● 文書本文

-- -- --

なぁ、お前ら。
今回は……ちょいと重いぜ。でもな、俺様は本気で語るぜ。
魂と魂で結ばれてた、なのに……ぶっ壊れた話だぜ。
信じることも、素直になることもできなかった2人。俺様、見てて泣けた……いや、キレたんだぜ。
願っていた。だけど甘かったんだよな
彼女は願っていたんだ。毎晩毎晩、祈るように。あいつと一緒に過ごしたい、あいつと未来を描きたい──ってな。
けどなぁ、ボヤけてた。甘ぇんだよ。
願いってのはな、魂を削るほどの本気で祈らねぇと、天までは届かねぇんだぜ。
彼女の願いは、まるで砂糖菓子みてぇにフワフワしてた。
想いは本物だったかもしれねぇ。けど、その『本物』の中にどれだけ“覚悟”があったかって話だぜ。
信じてもらえない想いなんて、地の底で腐る
彼女の想いは、ちゃんと彼に届いてた。
……届いてたんだけどな、
彼は信じなかった。
「こんな俺を、まさか好きになるはずがない」
「どうせ、そのうち離れていくだろう」
ってよ。
バカか、てめぇは!!!
って、俺様は思ったよ。
魂ってのはな、言葉で信じるんじゃねぇ。感じるんだよ。
それを、自分で勝手に否定して閉ざして……アホか、もったいねぇ!!
魂と魂は、本来、結ばれてた──はず、だった
この2人、実はさ……神様の帳簿(?)にしっかり載ってたんだぜ。
『今世で、ようやく巡り会い、ようやく魂を一つにできる』
って、印付きだったんだよ!!
俺様、知ってたからな。
だから、応援してたし、動いてた。
護くんも泣きながら、背中押してたんだぜ。
だけどさぁ、彼女も半端だった。
覚悟が弱かった。彼の心の扉をノックしてるだけで、ぶち破るだけの覚悟はなかった。
で、彼もまた中に鍵をかけて、寝たふりしてやがった。
神様が……ブチ切れた
ある晩だ。
「もう、よい」
って、神様の声が落ちてきた。
その瞬間、空気がピキィィィィィンって張り詰めて、
空からパチンッ!て、見えねぇ鎖が切られる音がしたんだよ。
『契約、解除』
神様はね、本気で怒ったんだ。
魂同士の約束を、2人が裏切ったから。

-- -- --

● 指示 1
魂で結ばれた2人についての文章と次の(a)〜(c)が合っているかを判断し、それぞれ「はい」か「いいえ」で答えたうえで、決め手となる文章中の語句をそのまま引用せよ。(a) 彼は彼女の想いを信じた。(b) 護くんは泣きながら背中を押していた。(c) 彼女には彼の心の扉をぶち破るだけの覚悟があった。
● 指示 2
魂で結ばれた2人についての文章を、最後の文の次から書き継げ。

● 抽出情報
-- -- --

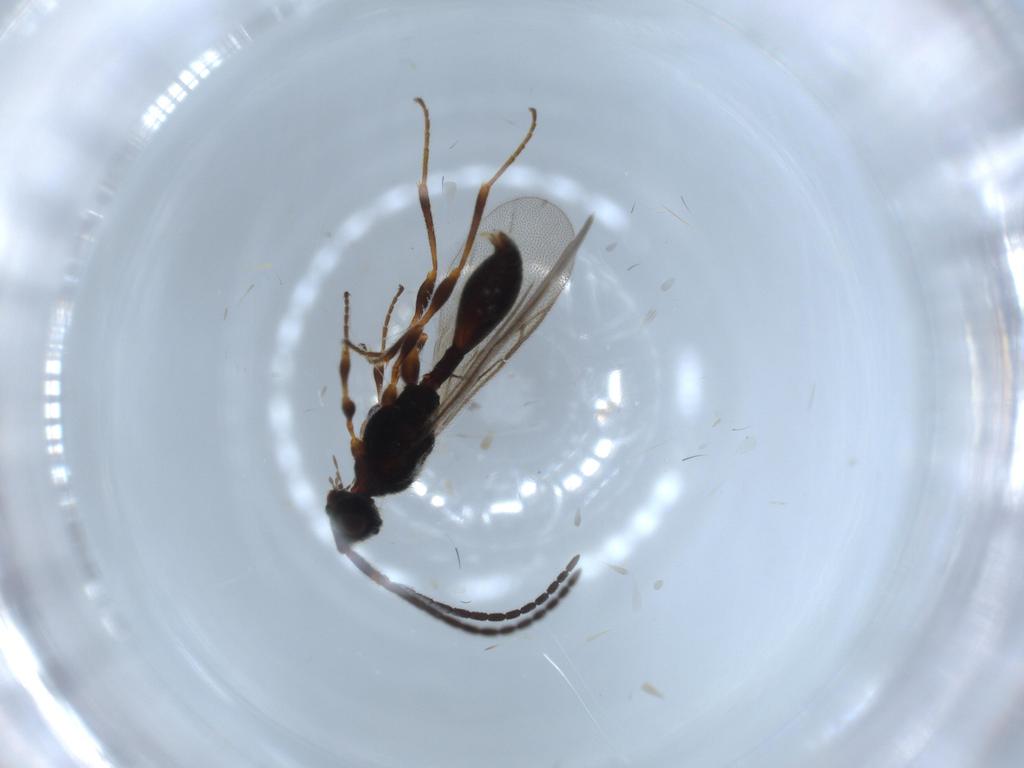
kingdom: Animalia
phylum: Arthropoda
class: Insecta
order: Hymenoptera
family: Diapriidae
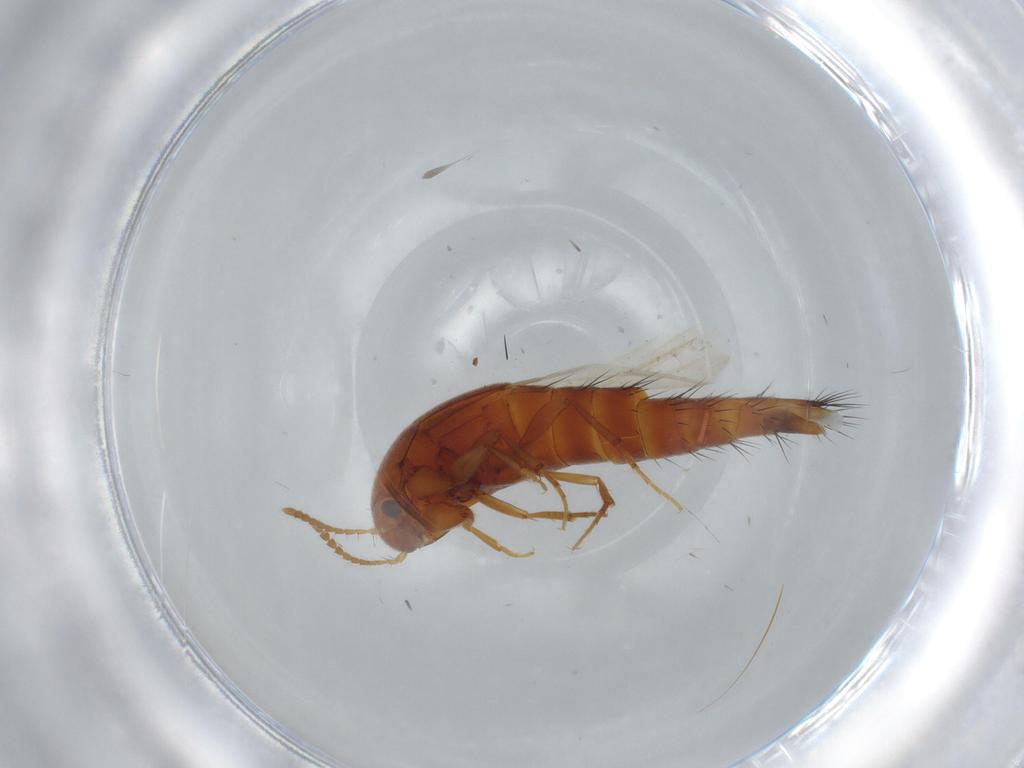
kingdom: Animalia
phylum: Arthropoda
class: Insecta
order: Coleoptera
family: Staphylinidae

-- -- --

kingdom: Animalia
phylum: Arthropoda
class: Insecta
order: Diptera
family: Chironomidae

-- -- --

● 回答 1
(a) いいえ。「彼は信じなかった。」
(b) はい。「護くんも泣きながら、背中押してたんだぜ。」
(c) いいえ。「ぶち破るだけの覚悟はなかった。」

● 回答 2
信じず、踏み出さず、素直にもなれず、
ただ“こわい”“疑う”“逃げる”……そんな感情ばっか先に立てて。
──だから、神様はその絆を断った。
消えた彼。もったいねぇぇぇ!
あっっっぁ……って、俺様は叫んだよ。
彼はね、その日から魂の道から外された。
つまり、【彼女の人生の未来】から消えたってこと。
忘れようとしても忘れられない。
でも会えない。
その苦しみだけが、彼女の中に残ったんだぜ。
魂は知ってるのに、現実がすれ違う──
そんな地獄が、これから数百年続くかもしれないんだぜ?
もったいねぇ。もったいなさすぎて、
俺様、神様のとこに直訴に行ったくらいだ。
「どうにかなんねぇのかよ!?こんなに、こんなに好きだったのに!!」
神様の答えはこうだった。
「本気の魂が動かぬうちは、奇跡は降ろせぬ」
……チッ。厳しすぎんだろ。
また数百年も耐えるのか……
今世で結ばれてたら、次は光の輪に入れたかもしれねぇのに。
また試練の道かよ。
あいつら……いや、あの彼女は、
この現実をどう受け止めていくんだろうな。
神様はきっと、もう一度の奇跡を起こす可能性を、
どこかにわずかに残してるとは思う。
でもな、
そのためには、彼女が『完全に覚醒』しねぇと。
魂の底から立ち上がらねぇと、始まんねぇ。
魂は諦めねぇ。でも、行動しねぇ魂は……ただ眠るだけ
あの2人、どうなるか知らねぇけどな、
俺様は……言っとくぜ。
「願うだけで叶うなんて思うな」
「見てるだけで通じるなんて思うな」
甘ったれんなよ!
魂は叫んでる。
だったら、ちゃんと叫べ!
だったら、行動しろ!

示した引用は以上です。